▶ _Aim of the exercise_: Beginning at the line that contains "X100000000Y-100000000D03*" and ending at the last line of the records below, retype each line exactly and add nothing.

▶ _Electronic design automation data_:
+++

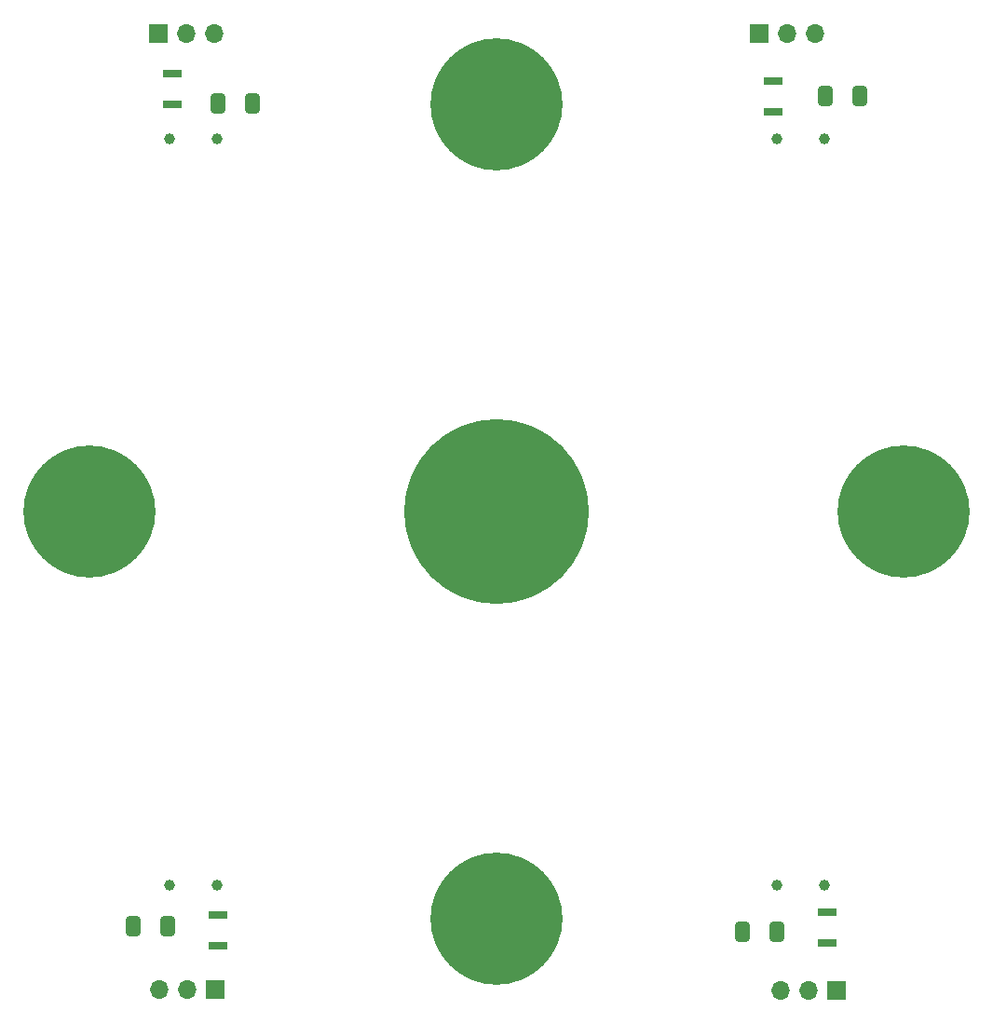
<source format=gbr>
%TF.GenerationSoftware,KiCad,Pcbnew,7.0.5-0*%
%TF.CreationDate,2023-07-05T09:28:37-04:00*%
%TF.ProjectId,quad_sipm,71756164-5f73-4697-906d-2e6b69636164,rev?*%
%TF.SameCoordinates,Original*%
%TF.FileFunction,Soldermask,Bot*%
%TF.FilePolarity,Negative*%
%FSLAX46Y46*%
G04 Gerber Fmt 4.6, Leading zero omitted, Abs format (unit mm)*
G04 Created by KiCad (PCBNEW 7.0.5-0) date 2023-07-05 09:28:37*
%MOMM*%
%LPD*%
G01*
G04 APERTURE LIST*
G04 Aperture macros list*
%AMRoundRect*
0 Rectangle with rounded corners*
0 $1 Rounding radius*
0 $2 $3 $4 $5 $6 $7 $8 $9 X,Y pos of 4 corners*
0 Add a 4 corners polygon primitive as box body*
4,1,4,$2,$3,$4,$5,$6,$7,$8,$9,$2,$3,0*
0 Add four circle primitives for the rounded corners*
1,1,$1+$1,$2,$3*
1,1,$1+$1,$4,$5*
1,1,$1+$1,$6,$7*
1,1,$1+$1,$8,$9*
0 Add four rect primitives between the rounded corners*
20,1,$1+$1,$2,$3,$4,$5,0*
20,1,$1+$1,$4,$5,$6,$7,0*
20,1,$1+$1,$6,$7,$8,$9,0*
20,1,$1+$1,$8,$9,$2,$3,0*%
G04 Aperture macros list end*
%ADD10C,1.000000*%
%ADD11C,16.800000*%
%ADD12C,12.000000*%
%ADD13R,1.700000X1.700000*%
%ADD14O,1.700000X1.700000*%
%ADD15RoundRect,0.250000X0.412500X0.650000X-0.412500X0.650000X-0.412500X-0.650000X0.412500X-0.650000X0*%
%ADD16RoundRect,0.250000X-0.412500X-0.650000X0.412500X-0.650000X0.412500X0.650000X-0.412500X0.650000X0*%
%ADD17R,1.699200X0.701600*%
G04 APERTURE END LIST*
D10*
%TO.C,D4*%
X74540000Y-66140000D03*
X70240000Y-66140000D03*
%TD*%
%TO.C,D3*%
X129785000Y-66140000D03*
X125485000Y-66140000D03*
%TD*%
%TO.C,D2*%
X70240000Y-133885000D03*
X74540000Y-133885000D03*
%TD*%
%TO.C,D1*%
X125485000Y-133885000D03*
X129785000Y-133885000D03*
%TD*%
D11*
%TO.C,H2*%
X100000000Y-100000000D03*
%TD*%
D12*
%TO.C,H3*%
X100000000Y-137000000D03*
%TD*%
%TO.C,H4*%
X137000000Y-100000000D03*
%TD*%
%TO.C,H5*%
X63000000Y-100000000D03*
%TD*%
%TO.C,H1*%
X100000000Y-63000000D03*
%TD*%
D13*
%TO.C,J1*%
X130855000Y-143465000D03*
D14*
X128315000Y-143465000D03*
X125775000Y-143465000D03*
%TD*%
D15*
%TO.C,C4*%
X77762500Y-62865000D03*
X74637500Y-62865000D03*
%TD*%
D13*
%TO.C,J3*%
X123825000Y-56515000D03*
D14*
X126365000Y-56515000D03*
X128905000Y-56515000D03*
%TD*%
D13*
%TO.C,J4*%
X69215000Y-56515000D03*
D14*
X71755000Y-56515000D03*
X74295000Y-56515000D03*
%TD*%
D15*
%TO.C,C3*%
X133007500Y-62230000D03*
X129882500Y-62230000D03*
%TD*%
D13*
%TO.C,J2*%
X74385000Y-143420000D03*
D14*
X71845000Y-143420000D03*
X69305000Y-143420000D03*
%TD*%
D16*
%TO.C,C1*%
X122351000Y-138176000D03*
X125476000Y-138176000D03*
%TD*%
%TO.C,C2*%
X66979000Y-137668000D03*
X70104000Y-137668000D03*
%TD*%
D17*
%TO.C,R3*%
X125095000Y-60829200D03*
X125095000Y-63630800D03*
%TD*%
%TO.C,R4*%
X70485000Y-62995800D03*
X70485000Y-60194200D03*
%TD*%
%TO.C,R2*%
X74676000Y-136652000D03*
X74676000Y-139453600D03*
%TD*%
%TO.C,R1*%
X130048000Y-136390400D03*
X130048000Y-139192000D03*
%TD*%
M02*

</source>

+++

▶ _Answer box_:
X100000000Y-100000000D03*
%TD*%
D12*
%TO.C,H3*%
X100000000Y-137000000D03*
%TD*%
%TO.C,H4*%
X137000000Y-100000000D03*
%TD*%
%TO.C,H5*%
X63000000Y-100000000D03*
%TD*%
%TO.C,H1*%
X100000000Y-63000000D03*
%TD*%
D13*
%TO.C,J1*%
X130855000Y-143465000D03*
D14*
X128315000Y-143465000D03*
X125775000Y-143465000D03*
%TD*%
D15*
%TO.C,C4*%
X77762500Y-62865000D03*
X74637500Y-62865000D03*
%TD*%
D13*
%TO.C,J3*%
X123825000Y-56515000D03*
D14*
X126365000Y-56515000D03*
X128905000Y-56515000D03*
%TD*%
D13*
%TO.C,J4*%
X69215000Y-56515000D03*
D14*
X71755000Y-56515000D03*
X74295000Y-56515000D03*
%TD*%
D15*
%TO.C,C3*%
X133007500Y-62230000D03*
X129882500Y-62230000D03*
%TD*%
D13*
%TO.C,J2*%
X74385000Y-143420000D03*
D14*
X71845000Y-143420000D03*
X69305000Y-143420000D03*
%TD*%
D16*
%TO.C,C1*%
X122351000Y-138176000D03*
X125476000Y-138176000D03*
%TD*%
%TO.C,C2*%
X66979000Y-137668000D03*
X70104000Y-137668000D03*
%TD*%
D17*
%TO.C,R3*%
X125095000Y-60829200D03*
X125095000Y-63630800D03*
%TD*%
%TO.C,R4*%
X70485000Y-62995800D03*
X70485000Y-60194200D03*
%TD*%
%TO.C,R2*%
X74676000Y-136652000D03*
X74676000Y-139453600D03*
%TD*%
%TO.C,R1*%
X130048000Y-136390400D03*
X130048000Y-139192000D03*
%TD*%
M02*

</source>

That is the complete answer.